She shrank away from him in bewildered terror. “No, no,” she faltered. “Oh no, I am the bride of Christ.”
Still he clung to her. “Look at me, Claudine, only look at me,” he pleaded. “I am Ami, your brother, whom you loved so in the old, old days. Do you not remember?”
Then she looked at him, looked earnestly, wistfully; and a new light dawned in her dim blue eyes. “Yes, I remember,” she said dreamily. “The old days! — But they are past, so long past — I am dead to the world. Let me go!”
Still he held her fast. “Claudine,” he pleaded, “look on me yet again.”
She looked again. “But you are not Ami. You are an old man, a stranger,” she said, doubt shadowing her face. Then, in an altered tone, And I cannot talk with you. See, we are stopping the way. I must go.”
“You shall not go, Claudine! Hear me! By the memory of our orphaned childhood, when I was father and mother both to thee — ”
Here the prioress turned and spoke. “What means this unmannerly interruption?” she asked sternly. “Was it not covenanted we should go in peace, without let or hindrance? Is this your heretic faith-keeping? Man, stand back! Touch not the holy sister, the bride of Christ.” Then, in the voice of unquestioned authority, “Sister Agatha, come on.”
The frail form of the broken man seemed to dilate, and he spoke with a kind of majesty, “She whom you call Sister Agatha is my sister, Claudine Berthelier. She is coming home with me.”

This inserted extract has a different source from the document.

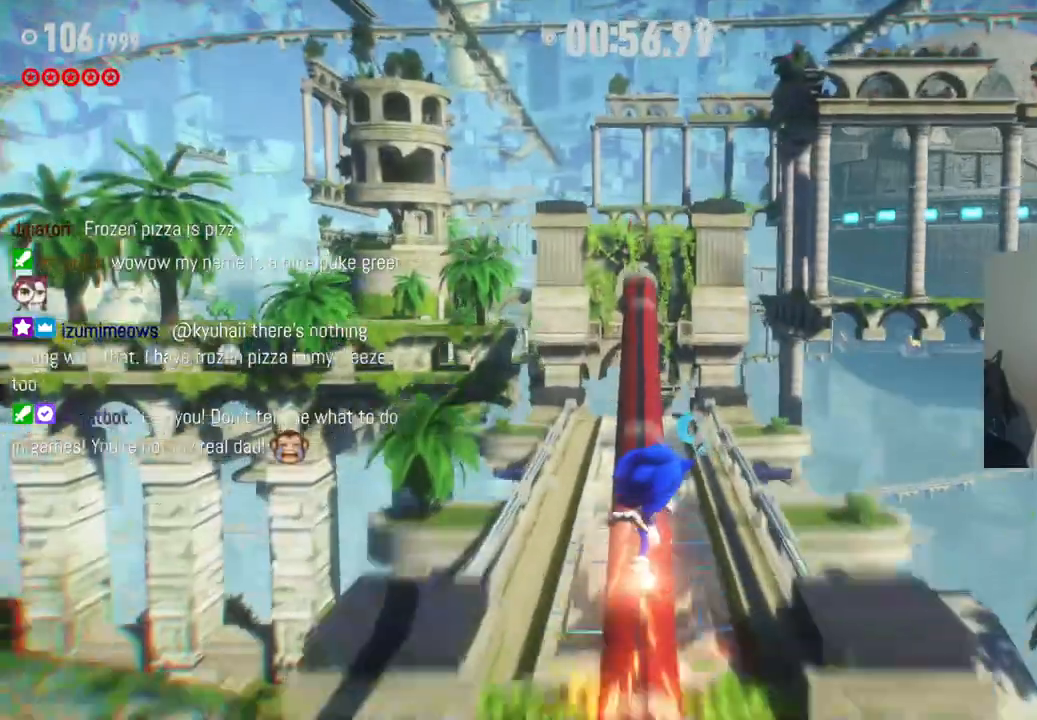
{"buttons": ["R2"], "left_stick": "up", "right_stick": "center", "events": []}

“She shall not! Sister Agatha, remember yourself and your vows. Pass on! Master syndic, fulfill your promise, and bid them clear the way.”
The man of authority cleared his throat and looked irresolute. “If the lady will — ” he began.
“She will keep her vows. Come, sister.”
Claudine’s bewildered eyes turned piteously from one to the other. Her color came and went, she looked about to faint. But she did not stir, and made no movement to shake off her brother’s grasp.
Then, at last, the lady superior interposed. “Let Sister Agatha choose,” she said, in the weak, quavering voice of old age. “Sister, what wouldest thou?”
“Yes, choose,” said the prioress sternly. “Come with us, and keep thy vows; or go back to the world thou past renounced, and lost thy soul forever.”
“If God give thee not repentance,” the lady superior said. “But choose, Sister Agatha, for we must go.”
Claudine trembled exceedingly. Like a flood, the days of her youth swept back upon her. But then, there was the habit of half a life-time, there were her vows, there was what she thought her duty to God. She had no power to decide.
Ami’s strong will decided for her. He placed his arm in hers, and with gentle force he drew her away. It was time: too long already they had stopped the way. The lady superior turned from her with a sad “Fare you well;” the prioress with a stern, “God forgive you,” which might have been rendered, “I believe He never will.”
Ami led his sister through the throng, for the most part silent and respectful, save for the jeers of a few impudent street boys at the runaway nun. When they got into a quiet street he said, “We have something of a walk before us, for I dwell beyond the bridge, in the Rue Cornavin. My lodging is poor, but comfortable, and I have had a chamber prepared for you. I knew you would come to me.”
She had walked on with him mechanically, as one amazed. Or rather, in such bewilderment as one transplanted suddenly into another world might feel. Streets, houses, passers-by — all were a marvel. The boys who jeered at her were not a marvel only, but a horror. Even the ground beneath her feet gave her a sense of unreality, with which there mingled strangely a feeling of wrong-doing. She was where she had no right to be — and where she had no place. So many houses, so many people, so many faces — and all unknown to her.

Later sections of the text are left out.